Further, Dawkins’ argument ignores the possibility that God is a necessary being (that is, a being that, by its very nature, must exist, no matter what). On this traditional view, God’s existence would be, so to speak, self-explanatory and so need no explanation, contrary to Dawkins’ premise 3. His ignoring this point also undermines his effort at a quick refutation of the cosmological argument for God as the cause of the existence of all contingent beings (that is, all beings that, given different conditions, would not have existed). Dawkins might, like some philosophers, argue that the idea of a necessary being is incoherent, but to make this case, he would have to engage with the formidable complexities of recent philosophical treatments of the question (see, for example, Timothy O’Connor’s “Theism and Ultimate Explanation” and Bruce Reichenbach’s article in the Stanford Encyclopedia of Philosophy.

Religious believers often accuse argumentative atheists such as Dawkins of being excessively rationalistic, demanding standards of logical and evidential rigor that aren’t appropriate in matters of faith. My criticism is just the opposite. Dawkins does not meet the standards of rationality that a topic as important as religion requires.

The basic problem is that meeting such standards requires coming to terms with the best available analyses and arguments. This need not mean being capable of contributing to the cutting-edge discussions of contemporary philosophers, but it does require following these discussions and applying them to one’s own intellectual problems.
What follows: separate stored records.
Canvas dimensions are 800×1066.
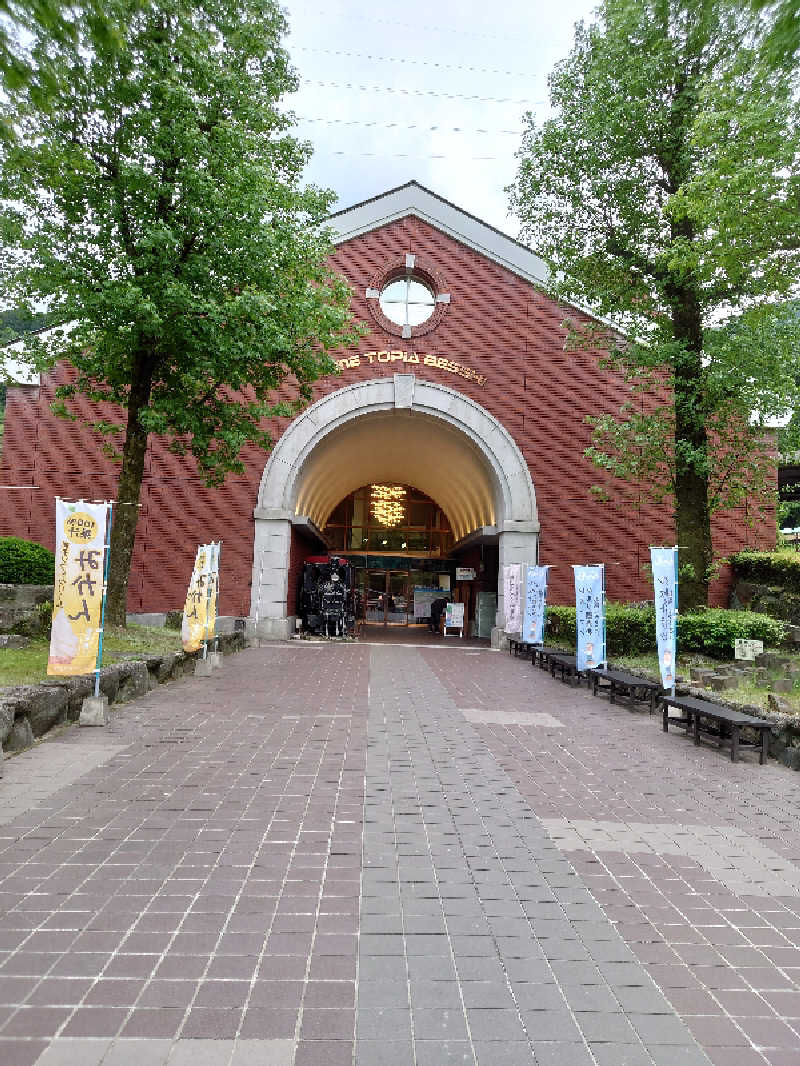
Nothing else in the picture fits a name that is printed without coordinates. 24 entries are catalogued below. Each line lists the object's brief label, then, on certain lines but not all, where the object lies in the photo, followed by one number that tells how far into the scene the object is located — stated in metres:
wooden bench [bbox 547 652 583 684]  13.91
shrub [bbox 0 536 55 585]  13.30
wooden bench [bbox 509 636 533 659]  19.20
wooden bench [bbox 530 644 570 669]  15.62
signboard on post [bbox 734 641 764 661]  11.56
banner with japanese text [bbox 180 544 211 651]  13.16
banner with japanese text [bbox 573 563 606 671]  13.00
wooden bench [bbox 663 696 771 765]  7.90
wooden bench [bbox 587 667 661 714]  10.97
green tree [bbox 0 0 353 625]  11.85
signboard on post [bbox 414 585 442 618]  33.94
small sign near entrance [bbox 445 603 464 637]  28.27
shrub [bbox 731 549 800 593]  18.17
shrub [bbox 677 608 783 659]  13.27
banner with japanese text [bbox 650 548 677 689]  10.59
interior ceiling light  36.62
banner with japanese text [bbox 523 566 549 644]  17.81
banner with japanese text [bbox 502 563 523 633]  20.27
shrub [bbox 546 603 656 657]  16.30
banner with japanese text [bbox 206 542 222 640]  14.07
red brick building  21.80
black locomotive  24.39
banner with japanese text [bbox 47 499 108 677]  8.60
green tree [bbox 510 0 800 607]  13.29
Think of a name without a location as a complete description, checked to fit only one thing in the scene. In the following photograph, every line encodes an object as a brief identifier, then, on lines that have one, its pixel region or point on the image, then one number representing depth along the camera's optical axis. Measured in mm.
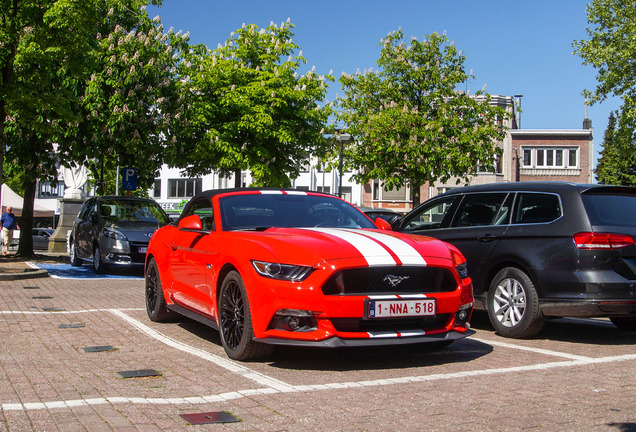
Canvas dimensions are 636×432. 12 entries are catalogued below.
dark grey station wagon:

Dawkins simply does not do this. He rightly criticizes religious critics of evolution for not being adequately informed about the science they are calling into question. But the same criticism applies to his own treatment of philosophical issues.
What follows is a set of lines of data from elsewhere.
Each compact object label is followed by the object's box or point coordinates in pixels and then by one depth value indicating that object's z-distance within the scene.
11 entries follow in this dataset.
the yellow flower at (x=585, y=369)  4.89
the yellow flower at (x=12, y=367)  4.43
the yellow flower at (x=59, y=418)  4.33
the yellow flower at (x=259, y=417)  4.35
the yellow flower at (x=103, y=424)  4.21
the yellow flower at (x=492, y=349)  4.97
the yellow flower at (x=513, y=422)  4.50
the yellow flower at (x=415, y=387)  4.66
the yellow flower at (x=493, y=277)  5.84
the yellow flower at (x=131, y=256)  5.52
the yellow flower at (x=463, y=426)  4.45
There are sensible people who report having had some kind of direct awareness of a divine being, and there are competent philosophers who endorse arguments for God’s existence.

Friends of Dawkins might object: “Why pay attention to what philosophers have to say when, notoriously, they continue to disagree regarding the ‘big questions’, particularly, the existence of God?” Because, successful or not, philosophers offer the best rational thinking about such questions. Believers who think religion begins where reason falters may be able to make a case for the irrelevance of high-level philosophical treatments of religion — although, as I argued in “Philosophy and Faith,” this move itself raises unavoidable philosophical questions that challenge religious faith. But those, like Dawkins, committed to believing only what they can rationally justify, have no alternative to engaging with the most rigorous rational discussions available. Dawkins’ distinctly amateur philosophizing simply isn’t enough.


Indeed the modern philosophical literature is voluminous, and intimidating, but fascinating. I tend to agree with Gutting where he states that someone looking at the careful argumentation both for and against the proposition, while endeavoring to tailor his belief to the data, that is, letting the evidence take him where it will, will probably NOT end up a convinced atheist, probably not end up a convinced theist of a particular denominational stripe, but somewhere in the middle, agnostic, or perhaps a deist. Whatever spot he/she ends up taking on that spectrum of beliefs, it certainly won't be the case that he/she would consider those that do believe that they can present rational evidence for deity as being deluded wishful thinkers, worthy of ridicule, a position Dawkins clearly takes up, with relish.